Task prompt: Transcribe the text of every entry below exactly, line for line, and leave the pictures out.

Provided information:
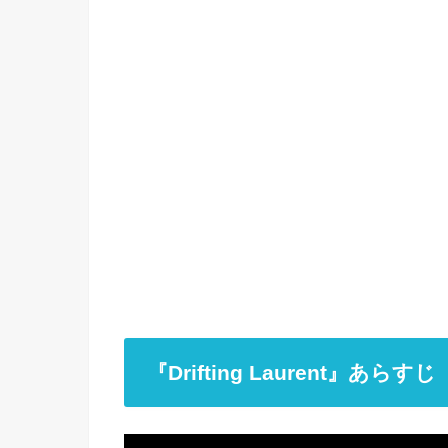
『Drifting Laurent』あらすじ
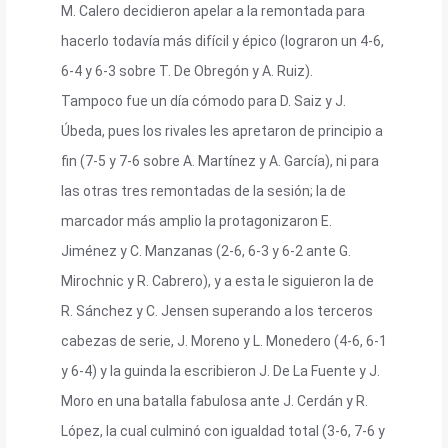
M. Calero decidieron apelar a la remontada para
hacerlo todavía más difícil y épico (lograron un 4-6,
6-4 y 6-3 sobre T. De Obregón y A. Ruiz).
Tampoco fue un día cómodo para D. Saiz y J.
Úbeda, pues los rivales les apretaron de principio a
fin (7-5 y 7-6 sobre A. Martínez y A. García), ni para
las otras tres remontadas de la sesión; la de
marcador más amplio la protagonizaron E.
Jiménez y C. Manzanas (2-6, 6-3 y 6-2 ante G.
Mirochnic y R. Cabrero), y a esta le siguieron la de
R. Sánchez y C. Jensen superando a los terceros
cabezas de serie, J. Moreno y L. Monedero (4-6, 6-1
y 6-4) y la guinda la escribieron J. De La Fuente y J.
Moro en una batalla fabulosa ante J. Cerdán y R.
López, la cual culminó con igualdad total (3-6, 7-6 y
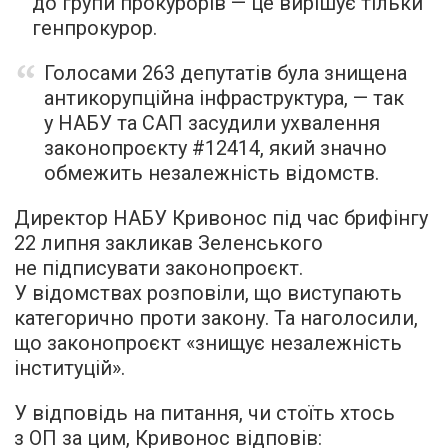
до групи прокурорів — це вирішує тільки
генпрокурор.
Голосами 263 депутатів була знищена
антикорупційна інфраструктура, — так
у НАБУ та САП засудили ухвалення
законопроєкту #12414, який значно
обмежить незалежність відомств.
Директор НАБУ Кривонос під час брифінгу
22 липня закликав Зеленського
не підписувати законопроєкт.
У відомствах розповіли, що виступають
категорично проти закону. Та наголосили,
що законопроєкт «знищує незалежність
інституцій».
У відповідь на питання, чи стоїть хтось
з ОП за цим, Кривонос відповів:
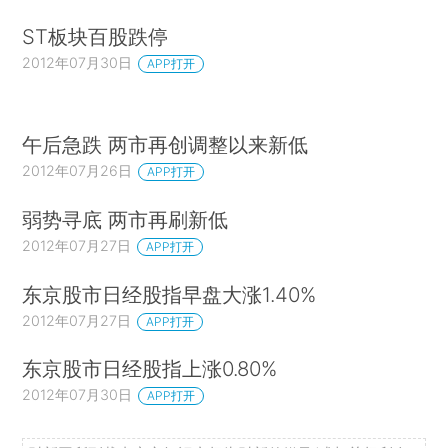
ST板块百股跌停
2012年07月30日
APP打开
午后急跌 两市再创调整以来新低
2012年07月26日
APP打开
弱势寻底 两市再刷新低
2012年07月27日
APP打开
东京股市日经股指早盘大涨1.40%
2012年07月27日
APP打开
东京股市日经股指上涨0.80%
2012年07月30日
APP打开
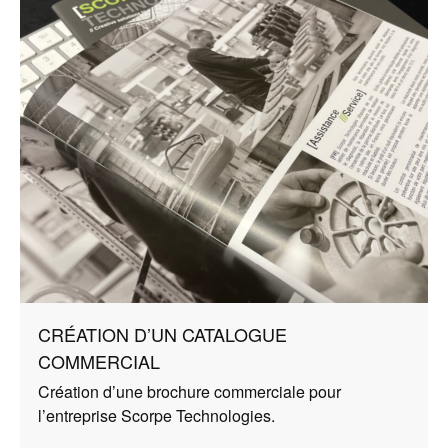
CRÉATION D’UN CATALOGUE
COMMERCIAL
Création d’une brochure commerciale pour
l’entreprise Scorpe Technologies.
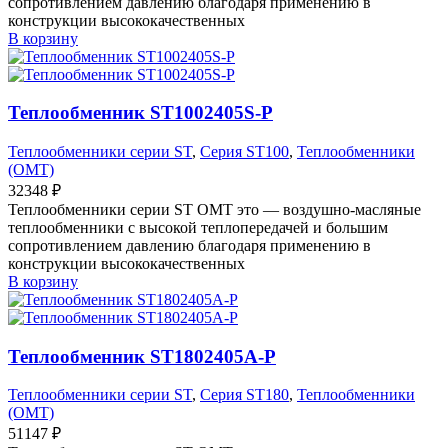
сопротивлением давлению благодаря применению в
конструкции высококачественных
В корзину
Теплообменник ST1002405S-P
Теплообменники серии ST
,
Серия ST100
,
Теплообменники
(OMT)
32348
₽
Теплообменники серии ST OMT это — воздушно-масляные
теплообменники с высокой теплопередачей и большим
сопротивлением давлению благодаря применению в
конструкции высококачественных
В корзину
Теплообменник ST1802405A-P
Теплообменники серии ST
,
Серия ST180
,
Теплообменники
(OMT)
51147
₽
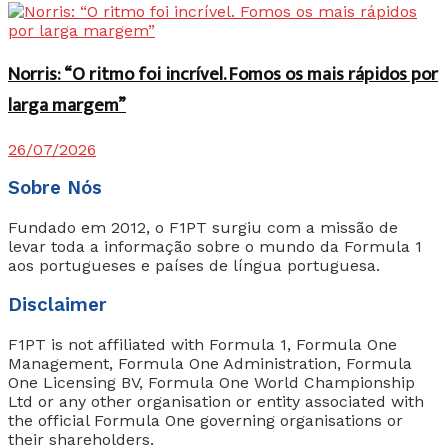
Norris: “O ritmo foi incrível. Fomos os mais rápidos por
larga margem”
26/07/2026
Sobre Nós
Fundado em 2012, o F1PT surgiu com a missão de
levar toda a informação sobre o mundo da Formula 1
aos portugueses e países de língua portuguesa.
Disclaimer
F1PT is not affiliated with Formula 1, Formula One
Management, Formula One Administration, Formula
One Licensing BV, Formula One World Championship
Ltd or any other organisation or entity associated with
the official Formula One governing organisations or
their shareholders.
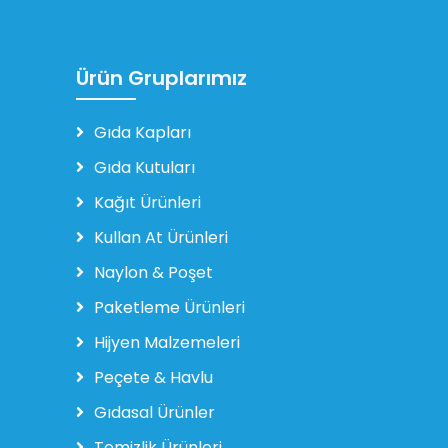
Ürün Gruplarımız
Gıda Kapları
Gıda Kutuları
Kağıt Ürünleri
Kullan At Ürünleri
Naylon & Poşet
Paketleme Ürünleri
Hijyen Malzemeleri
Peçete & Havlu
Gıdasal Ürünler
Temizlik Ürünleri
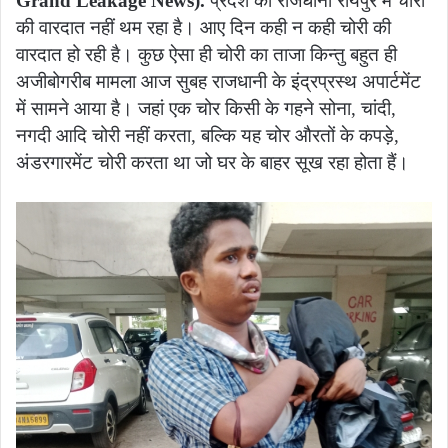
Grand Leakage News).
प्रदेश की राजधानी रायपुर में चोरी
की वारदात नहीं थम रहा है। आए दिन कही न कही चोरी की
वारदात हो रही है। कुछ ऐसा ही चोरी का ताजा किन्तु बहुत ही
अजीबोगरीब मामला आज सुबह राजधानी के इंद्रप्रस्थ अपार्टमेंट
में सामने आया है। जहां एक चोर किसी के गहने सोना, चांदी,
नगदी आदि चोरी नहीं करता, बल्कि यह चोर औरतों के कपड़े,
अंडरगारमेंट चोरी करता था जो घर के बाहर सूख रहा होता हैं।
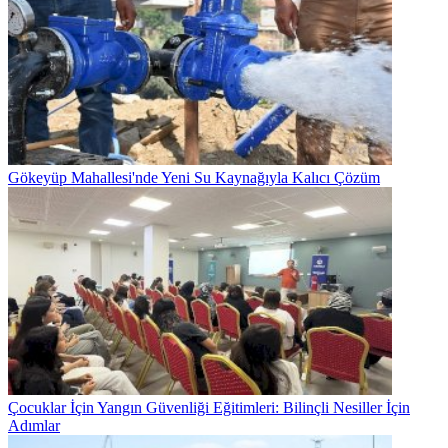
Gökeyüp Mahallesi'nde Yeni Su Kaynağıyla Kalıcı Çözüm
Çocuklar İçin Yangın Güvenliği Eğitimleri: Bilinçli Nesiller İçin
Adımlar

Solution to this task:
『Drifting Laurent』あらすじ
M. Calero decidieron apelar a la remontada para
hacerlo todavía más difícil y épico (lograron un 4-6,
6-4 y 6-3 sobre T. De Obregón y A. Ruiz).
Tampoco fue un día cómodo para D. Saiz y J.
Úbeda, pues los rivales les apretaron de principio a
fin (7-5 y 7-6 sobre A. Martínez y A. García), ni para
las otras tres remontadas de la sesión; la de
marcador más amplio la protagonizaron E.
Jiménez y C. Manzanas (2-6, 6-3 y 6-2 ante G.
Mirochnic y R. Cabrero), y a esta le siguieron la de
R. Sánchez y C. Jensen superando a los terceros
cabezas de serie, J. Moreno y L. Monedero (4-6, 6-1
y 6-4) y la guinda la escribieron J. De La Fuente y J.
Moro en una batalla fabulosa ante J. Cerdán y R.
López, la cual culminó con igualdad total (3-6, 7-6 y
до групи прокурорів — це вирішує тільки
генпрокурор.
Голосами 263 депутатів була знищена
антикорупційна інфраструктура, — так
у НАБУ та САП засудили ухвалення
законопроєкту #12414, який значно
обмежить незалежність відомств.
Директор НАБУ Кривонос під час брифінгу
22 липня закликав Зеленського
не підписувати законопроєкт.
У відомствах розповіли, що виступають
категорично проти закону. Та наголосили,
що законопроєкт «знищує незалежність
інституцій».
У відповідь на питання, чи стоїть хтось
з ОП за цим, Кривонос відповів:
ST板块百股跌停
2012年07月30日
APP打开
午后急跌 两市再创调整以来新低
2012年07月26日
APP打开
弱势寻底 两市再刷新低
2012年07月27日
APP打开
东京股市日经股指早盘大涨1.40%
2012年07月27日
APP打开
东京股市日经股指上涨0.80%
2012年07月30日
APP打开
CRÉATION D’UN CATALOGUE
COMMERCIAL
Création d’une brochure commerciale pour
l’entreprise Scorpe Technologies.
сопротивлением давлению благодаря применению в
конструкции высококачественных
В корзину
Теплообменник ST1002405S-P
Теплообменники серии ST
,
Серия ST100
,
Теплообменники
(OMT)
32348
₽
Теплообменники серии ST OMT это — воздушно-масляные
теплообменники с высокой теплопередачей и большим
сопротивлением давлению благодаря применению в
конструкции высококачественных
В корзину
Теплообменник ST1802405A-P
Теплообменники серии ST
,
Серия ST180
,
Теплообменники
(OMT)
51147
₽
Norris: “O ritmo foi incrível. Fomos os mais rápidos por
larga margem”
26/07/2026
Sobre Nós
Fundado em 2012, o F1PT surgiu com a missão de
levar toda a informação sobre o mundo da Formula 1
aos portugueses e países de língua portuguesa.
Disclaimer
F1PT is not affiliated with Formula 1, Formula One
Management, Formula One Administration, Formula
One Licensing BV, Formula One World Championship
Ltd or any other organisation or entity associated with
the official Formula One governing organisations or
their shareholders.
Ürün Gruplarımız
Gıda Kapları
Gıda Kutuları
Kağıt Ürünleri
Kullan At Ürünleri
Naylon & Poşet
Paketleme Ürünleri
Hijyen Malzemeleri
Peçete & Havlu
Gıdasal Ürünler
Temizlik Ürünleri
Grand Leakage News).
प्रदेश की राजधानी रायपुर में चोरी
की वारदात नहीं थम रहा है। आए दिन कही न कही चोरी की
वारदात हो रही है। कुछ ऐसा ही चोरी का ताजा किन्तु बहुत ही
अजीबोगरीब मामला आज सुबह राजधानी के इंद्रप्रस्थ अपार्टमेंट
में सामने आया है। जहां एक चोर किसी के गहने सोना, चांदी,
नगदी आदि चोरी नहीं करता, बल्कि यह चोर औरतों के कपड़े,
अंडरगारमेंट चोरी करता था जो घर के बाहर सूख रहा होता हैं।
Gökeyüp Mahallesi'nde Yeni Su Kaynağıyla Kalıcı Çözüm
Çocuklar İçin Yangın Güvenliği Eğitimleri: Bilinçli Nesiller İçin
Adımlar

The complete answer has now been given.